● **Listing**:
+++++

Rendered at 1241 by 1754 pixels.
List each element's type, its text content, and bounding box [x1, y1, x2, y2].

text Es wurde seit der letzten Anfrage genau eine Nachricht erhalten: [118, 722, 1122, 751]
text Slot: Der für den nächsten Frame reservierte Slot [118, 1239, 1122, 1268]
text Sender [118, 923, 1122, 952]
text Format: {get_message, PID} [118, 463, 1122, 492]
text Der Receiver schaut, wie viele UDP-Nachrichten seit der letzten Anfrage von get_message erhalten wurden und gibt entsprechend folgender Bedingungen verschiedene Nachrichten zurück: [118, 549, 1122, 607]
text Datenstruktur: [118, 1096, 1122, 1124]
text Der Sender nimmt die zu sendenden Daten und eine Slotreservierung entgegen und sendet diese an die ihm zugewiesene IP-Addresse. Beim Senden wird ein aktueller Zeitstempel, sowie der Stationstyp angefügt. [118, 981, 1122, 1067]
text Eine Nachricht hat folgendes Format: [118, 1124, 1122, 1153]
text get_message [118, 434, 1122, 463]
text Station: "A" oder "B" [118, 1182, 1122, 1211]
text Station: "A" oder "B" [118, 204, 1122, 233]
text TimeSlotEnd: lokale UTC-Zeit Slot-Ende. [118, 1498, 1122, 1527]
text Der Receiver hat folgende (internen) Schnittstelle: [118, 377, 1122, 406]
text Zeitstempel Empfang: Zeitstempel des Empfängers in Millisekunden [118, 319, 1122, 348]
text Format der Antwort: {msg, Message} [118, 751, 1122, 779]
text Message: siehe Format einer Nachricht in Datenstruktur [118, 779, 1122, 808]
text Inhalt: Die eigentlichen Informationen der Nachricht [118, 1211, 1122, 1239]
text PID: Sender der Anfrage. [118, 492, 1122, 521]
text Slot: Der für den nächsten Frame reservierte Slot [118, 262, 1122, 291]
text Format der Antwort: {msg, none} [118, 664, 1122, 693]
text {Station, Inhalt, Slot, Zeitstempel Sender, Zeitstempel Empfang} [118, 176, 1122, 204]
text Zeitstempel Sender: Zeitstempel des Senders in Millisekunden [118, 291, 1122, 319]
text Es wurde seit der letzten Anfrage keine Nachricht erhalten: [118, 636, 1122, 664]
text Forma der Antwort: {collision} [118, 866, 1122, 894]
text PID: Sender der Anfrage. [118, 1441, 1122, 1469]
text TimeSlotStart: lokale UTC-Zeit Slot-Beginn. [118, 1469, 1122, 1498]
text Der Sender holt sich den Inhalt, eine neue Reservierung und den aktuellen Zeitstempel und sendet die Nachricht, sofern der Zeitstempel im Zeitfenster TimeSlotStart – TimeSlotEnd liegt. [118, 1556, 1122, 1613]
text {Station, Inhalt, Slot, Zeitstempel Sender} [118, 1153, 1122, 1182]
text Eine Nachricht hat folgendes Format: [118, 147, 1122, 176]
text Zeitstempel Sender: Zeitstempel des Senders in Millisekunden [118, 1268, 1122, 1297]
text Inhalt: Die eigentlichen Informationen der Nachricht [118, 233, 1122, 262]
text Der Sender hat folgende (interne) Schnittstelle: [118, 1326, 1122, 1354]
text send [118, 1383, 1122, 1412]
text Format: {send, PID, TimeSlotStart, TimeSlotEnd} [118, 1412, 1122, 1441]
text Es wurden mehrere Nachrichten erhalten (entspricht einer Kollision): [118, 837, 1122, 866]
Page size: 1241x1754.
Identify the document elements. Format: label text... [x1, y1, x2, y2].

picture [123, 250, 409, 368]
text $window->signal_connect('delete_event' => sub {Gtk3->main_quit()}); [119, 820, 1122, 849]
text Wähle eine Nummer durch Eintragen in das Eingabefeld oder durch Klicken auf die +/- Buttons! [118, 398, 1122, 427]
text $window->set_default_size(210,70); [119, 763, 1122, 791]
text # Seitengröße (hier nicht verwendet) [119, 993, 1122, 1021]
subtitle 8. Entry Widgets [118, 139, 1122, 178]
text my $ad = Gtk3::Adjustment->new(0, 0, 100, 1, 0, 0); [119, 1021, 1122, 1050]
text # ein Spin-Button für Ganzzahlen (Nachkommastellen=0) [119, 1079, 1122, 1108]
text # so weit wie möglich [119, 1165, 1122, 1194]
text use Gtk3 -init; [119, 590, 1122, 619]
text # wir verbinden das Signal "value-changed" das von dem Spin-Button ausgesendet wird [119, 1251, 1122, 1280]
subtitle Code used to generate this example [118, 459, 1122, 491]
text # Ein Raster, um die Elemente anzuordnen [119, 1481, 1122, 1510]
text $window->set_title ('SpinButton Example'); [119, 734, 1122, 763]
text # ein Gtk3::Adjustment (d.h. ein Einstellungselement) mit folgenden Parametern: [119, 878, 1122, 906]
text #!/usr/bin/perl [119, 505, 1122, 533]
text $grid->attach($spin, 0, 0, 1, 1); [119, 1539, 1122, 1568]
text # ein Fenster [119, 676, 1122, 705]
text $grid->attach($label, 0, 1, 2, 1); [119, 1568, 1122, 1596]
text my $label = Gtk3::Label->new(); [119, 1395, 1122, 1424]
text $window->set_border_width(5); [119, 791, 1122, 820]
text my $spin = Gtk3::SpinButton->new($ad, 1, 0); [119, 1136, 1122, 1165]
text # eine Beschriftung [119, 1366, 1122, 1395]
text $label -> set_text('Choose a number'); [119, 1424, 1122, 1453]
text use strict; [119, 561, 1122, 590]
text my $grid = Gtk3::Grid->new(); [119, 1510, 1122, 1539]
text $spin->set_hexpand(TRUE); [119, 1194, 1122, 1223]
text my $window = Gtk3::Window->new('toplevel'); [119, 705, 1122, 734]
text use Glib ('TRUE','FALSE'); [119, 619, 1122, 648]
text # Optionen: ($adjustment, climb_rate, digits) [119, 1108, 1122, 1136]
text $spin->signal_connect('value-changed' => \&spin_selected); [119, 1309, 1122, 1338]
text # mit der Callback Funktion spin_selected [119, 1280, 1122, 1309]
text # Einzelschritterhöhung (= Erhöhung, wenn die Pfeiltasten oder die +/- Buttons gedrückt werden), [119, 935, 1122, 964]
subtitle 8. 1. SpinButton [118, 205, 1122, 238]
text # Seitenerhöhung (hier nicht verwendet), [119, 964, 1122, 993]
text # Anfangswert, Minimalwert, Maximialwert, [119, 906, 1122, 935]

+++++

● **Task directions**:
Rewrite the material with each occurrence of "Receiver" changed to "Empfänger", leaving everything else the same.

● **Task output**:
Rendered at 1241 by 1754 pixels.
List each element's type, its text content, and bounding box [x1, y1, x2, y2].

text Es wurde seit der letzten Anfrage genau eine Nachricht erhalten: [118, 722, 1122, 751]
text Slot: Der für den nächsten Frame reservierte Slot [118, 1239, 1122, 1268]
text Sender [118, 923, 1122, 952]
text Format: {get_message, PID} [118, 463, 1122, 492]
text Der Empfänger schaut, wie viele UDP-Nachrichten seit der letzten Anfrage von get_message erhalten wurden und gibt entsprechend folgender Bedingungen verschiedene Nachrichten zurück: [118, 549, 1122, 607]
text Datenstruktur: [118, 1096, 1122, 1124]
text Der Sender nimmt die zu sendenden Daten und eine Slotreservierung entgegen und sendet diese an die ihm zugewiesene IP-Addresse. Beim Senden wird ein aktueller Zeitstempel, sowie der Stationstyp angefügt. [118, 981, 1122, 1067]
text Eine Nachricht hat folgendes Format: [118, 1124, 1122, 1153]
text get_message [118, 434, 1122, 463]
text Station: "A" oder "B" [118, 1182, 1122, 1211]
text Station: "A" oder "B" [118, 204, 1122, 233]
text TimeSlotEnd: lokale UTC-Zeit Slot-Ende. [118, 1498, 1122, 1527]
text Der Empfänger hat folgende (internen) Schnittstelle: [118, 377, 1122, 406]
text Zeitstempel Empfang: Zeitstempel des Empfängers in Millisekunden [118, 319, 1122, 348]
text Format der Antwort: {msg, Message} [118, 751, 1122, 779]
text Message: siehe Format einer Nachricht in Datenstruktur [118, 779, 1122, 808]
text Inhalt: Die eigentlichen Informationen der Nachricht [118, 1211, 1122, 1239]
text PID: Sender der Anfrage. [118, 492, 1122, 521]
text Slot: Der für den nächsten Frame reservierte Slot [118, 262, 1122, 291]
text Format der Antwort: {msg, none} [118, 664, 1122, 693]
text {Station, Inhalt, Slot, Zeitstempel Sender, Zeitstempel Empfang} [118, 176, 1122, 204]
text Zeitstempel Sender: Zeitstempel des Senders in Millisekunden [118, 291, 1122, 319]
text Es wurde seit der letzten Anfrage keine Nachricht erhalten: [118, 636, 1122, 664]
text Forma der Antwort: {collision} [118, 866, 1122, 894]
text PID: Sender der Anfrage. [118, 1441, 1122, 1469]
text TimeSlotStart: lokale UTC-Zeit Slot-Beginn. [118, 1469, 1122, 1498]
text Der Sender holt sich den Inhalt, eine neue Reservierung und den aktuellen Zeitstempel und sendet die Nachricht, sofern der Zeitstempel im Zeitfenster TimeSlotStart – TimeSlotEnd liegt. [118, 1556, 1122, 1613]
text {Station, Inhalt, Slot, Zeitstempel Sender} [118, 1153, 1122, 1182]
text Eine Nachricht hat folgendes Format: [118, 147, 1122, 176]
text Zeitstempel Sender: Zeitstempel des Senders in Millisekunden [118, 1268, 1122, 1297]
text Inhalt: Die eigentlichen Informationen der Nachricht [118, 233, 1122, 262]
text Der Sender hat folgende (interne) Schnittstelle: [118, 1326, 1122, 1354]
text send [118, 1383, 1122, 1412]
text Format: {send, PID, TimeSlotStart, TimeSlotEnd} [118, 1412, 1122, 1441]
text Es wurden mehrere Nachrichten erhalten (entspricht einer Kollision): [118, 837, 1122, 866]
Page size: 1241x1754.
Identify the document elements. Format: label text... [x1, y1, x2, y2].

picture [123, 250, 409, 368]
text $window->signal_connect('delete_event' => sub {Gtk3->main_quit()}); [119, 820, 1122, 849]
text Wähle eine Nummer durch Eintragen in das Eingabefeld oder durch Klicken auf die +/- Buttons! [118, 398, 1122, 427]
text $window->set_default_size(210,70); [119, 763, 1122, 791]
text # Seitengröße (hier nicht verwendet) [119, 993, 1122, 1021]
subtitle 8. Entry Widgets [118, 139, 1122, 178]
text my $ad = Gtk3::Adjustment->new(0, 0, 100, 1, 0, 0); [119, 1021, 1122, 1050]
text # ein Spin-Button für Ganzzahlen (Nachkommastellen=0) [119, 1079, 1122, 1108]
text # so weit wie möglich [119, 1165, 1122, 1194]
text use Gtk3 -init; [119, 590, 1122, 619]
text # wir verbinden das Signal "value-changed" das von dem Spin-Button ausgesendet wird [119, 1251, 1122, 1280]
subtitle Code used to generate this example [118, 459, 1122, 491]
text # Ein Raster, um die Elemente anzuordnen [119, 1481, 1122, 1510]
text $window->set_title ('SpinButton Example'); [119, 734, 1122, 763]
text # ein Gtk3::Adjustment (d.h. ein Einstellungselement) mit folgenden Parametern: [119, 878, 1122, 906]
text #!/usr/bin/perl [119, 505, 1122, 533]
text $grid->attach($spin, 0, 0, 1, 1); [119, 1539, 1122, 1568]
text # ein Fenster [119, 676, 1122, 705]
text $grid->attach($label, 0, 1, 2, 1); [119, 1568, 1122, 1596]
text my $label = Gtk3::Label->new(); [119, 1395, 1122, 1424]
text $window->set_border_width(5); [119, 791, 1122, 820]
text my $spin = Gtk3::SpinButton->new($ad, 1, 0); [119, 1136, 1122, 1165]
text # eine Beschriftung [119, 1366, 1122, 1395]
text $label -> set_text('Choose a number'); [119, 1424, 1122, 1453]
text use strict; [119, 561, 1122, 590]
text my $grid = Gtk3::Grid->new(); [119, 1510, 1122, 1539]
text $spin->set_hexpand(TRUE); [119, 1194, 1122, 1223]
text my $window = Gtk3::Window->new('toplevel'); [119, 705, 1122, 734]
text use Glib ('TRUE','FALSE'); [119, 619, 1122, 648]
text # Optionen: ($adjustment, climb_rate, digits) [119, 1108, 1122, 1136]
text $spin->signal_connect('value-changed' => \&spin_selected); [119, 1309, 1122, 1338]
text # mit der Callback Funktion spin_selected [119, 1280, 1122, 1309]
text # Einzelschritterhöhung (= Erhöhung, wenn die Pfeiltasten oder die +/- Buttons gedrückt werden), [119, 935, 1122, 964]
subtitle 8. 1. SpinButton [118, 205, 1122, 238]
text # Seitenerhöhung (hier nicht verwendet), [119, 964, 1122, 993]
text # Anfangswert, Minimalwert, Maximialwert, [119, 906, 1122, 935]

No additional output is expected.